What was your favorite class and why?

As a junior, I took Professor Feigenson’s biochemistry class, and in his office hours I finally felt like I belonged in the STEM field. Professor Feigenson strung together for me all the chemistry and biology I had been learning for the past two years, and he taught me how wondrous, connected and harmoniously life behaves at the molecular level.

What is your main extracurricular activity and why is it important to you?

I have participated as a REACH tutor for elementary school students and this activity is especially close to my heart because when I immigrated to this country as a child, I did not speak English and consequently did not understand any of my classes aside from math. Homework was a big challenge for me, and as my parents could only offer their emotional support, they enrolled me in an after-school program where I could receive the help I needed. Despite many explanations, the tutors always treated me with kindness and patience, and they helped me keep faith in my potential to learn. By serving as a tutor now, I hope to be able to perpetuate this cycle of support for students who may face similar challenges.

How have your beliefs or perspectives changed since you first arrived at Cornell? What have you discovered about yourself?

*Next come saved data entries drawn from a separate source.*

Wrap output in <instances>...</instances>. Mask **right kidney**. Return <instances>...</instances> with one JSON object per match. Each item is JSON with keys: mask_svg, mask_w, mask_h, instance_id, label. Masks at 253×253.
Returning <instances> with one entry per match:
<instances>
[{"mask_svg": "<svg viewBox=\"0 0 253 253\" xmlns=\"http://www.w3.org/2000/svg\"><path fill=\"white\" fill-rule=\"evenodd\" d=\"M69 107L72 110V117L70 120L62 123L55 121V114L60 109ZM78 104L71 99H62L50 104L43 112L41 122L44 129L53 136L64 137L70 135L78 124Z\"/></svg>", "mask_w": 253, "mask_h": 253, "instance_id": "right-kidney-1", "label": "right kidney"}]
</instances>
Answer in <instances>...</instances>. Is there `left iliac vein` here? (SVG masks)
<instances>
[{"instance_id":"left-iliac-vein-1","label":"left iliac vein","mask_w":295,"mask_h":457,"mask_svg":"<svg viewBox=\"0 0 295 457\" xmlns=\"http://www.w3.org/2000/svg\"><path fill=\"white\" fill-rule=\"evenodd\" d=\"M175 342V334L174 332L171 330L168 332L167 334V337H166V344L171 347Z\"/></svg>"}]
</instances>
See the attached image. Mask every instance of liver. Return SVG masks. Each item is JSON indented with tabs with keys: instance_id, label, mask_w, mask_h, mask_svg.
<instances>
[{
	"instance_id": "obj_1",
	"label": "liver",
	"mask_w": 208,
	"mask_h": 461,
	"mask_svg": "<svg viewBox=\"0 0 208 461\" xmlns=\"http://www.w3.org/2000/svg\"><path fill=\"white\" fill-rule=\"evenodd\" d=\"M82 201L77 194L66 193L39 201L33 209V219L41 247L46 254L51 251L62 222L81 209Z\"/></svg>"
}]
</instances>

The most important thing I have discovered about myself is that I am at my bravest when I am willing to be vulnerable. I used to think that as a Cornell student, there was shame in me not understanding a concept presented in class or being uncertain about my career plans. This mentality constantly discouraged me from seeking help. However, if my time at Cornell has taught me anything it is that being raw about my experiences and struggles is a sign of courage and not weakness. When we create spaces for vulnerability, I believe we take on the greatest act of courage to grow as scholars and as people.

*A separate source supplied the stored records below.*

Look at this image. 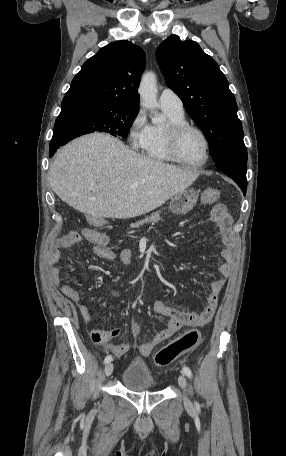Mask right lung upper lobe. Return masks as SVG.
I'll list each match as a JSON object with an SVG mask.
<instances>
[{"label": "right lung upper lobe", "instance_id": "cb5924a9", "mask_svg": "<svg viewBox=\"0 0 286 456\" xmlns=\"http://www.w3.org/2000/svg\"><path fill=\"white\" fill-rule=\"evenodd\" d=\"M144 67L140 47L126 40L111 43L83 64L64 98H92L139 108L137 87Z\"/></svg>", "mask_w": 286, "mask_h": 456}]
</instances>
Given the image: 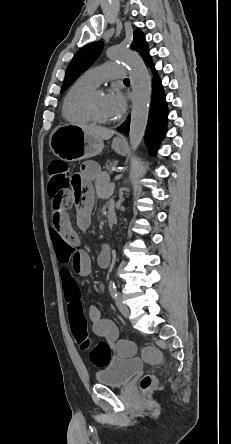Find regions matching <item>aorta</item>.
<instances>
[{
    "mask_svg": "<svg viewBox=\"0 0 231 444\" xmlns=\"http://www.w3.org/2000/svg\"><path fill=\"white\" fill-rule=\"evenodd\" d=\"M110 58L126 63L130 70V81L133 90L129 138L133 150L140 145L149 114L151 80L143 59L136 53L121 47L108 49Z\"/></svg>",
    "mask_w": 231,
    "mask_h": 444,
    "instance_id": "1",
    "label": "aorta"
}]
</instances>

Where do you dream to be in ten years?

In ten years, I hope to have completed medical school and be working in my current hometown of Reedley to open a free health clinic. I firmly believe people should not have to choose between paying for groceries and seeing a doctor to check on a health concern. I hope that the services provided by the free health clinic increase access to healthcare to individuals who might otherwise be forced to ignore a health problem. As a non-native English speaker myself, I hope that by entering the medical field, I can create spaces for non-English speakers to feel comfortable expressing the realities of their pain and to feel that their voices are heard, and in this way seal some of the gaps in the healthcare system.

How has your Cornell education and experience prepared you to deal with the challenges and uncertainty of the coronavirus pandemic?

My Cornell education has helped me discover a resilience I didn’t know was inside of me. I think the coronavirus pandemic catalyzes fear and uncertainty but by making kindness and goodwill a priority, our global emergency can become the greatest act of solidarity we will experience.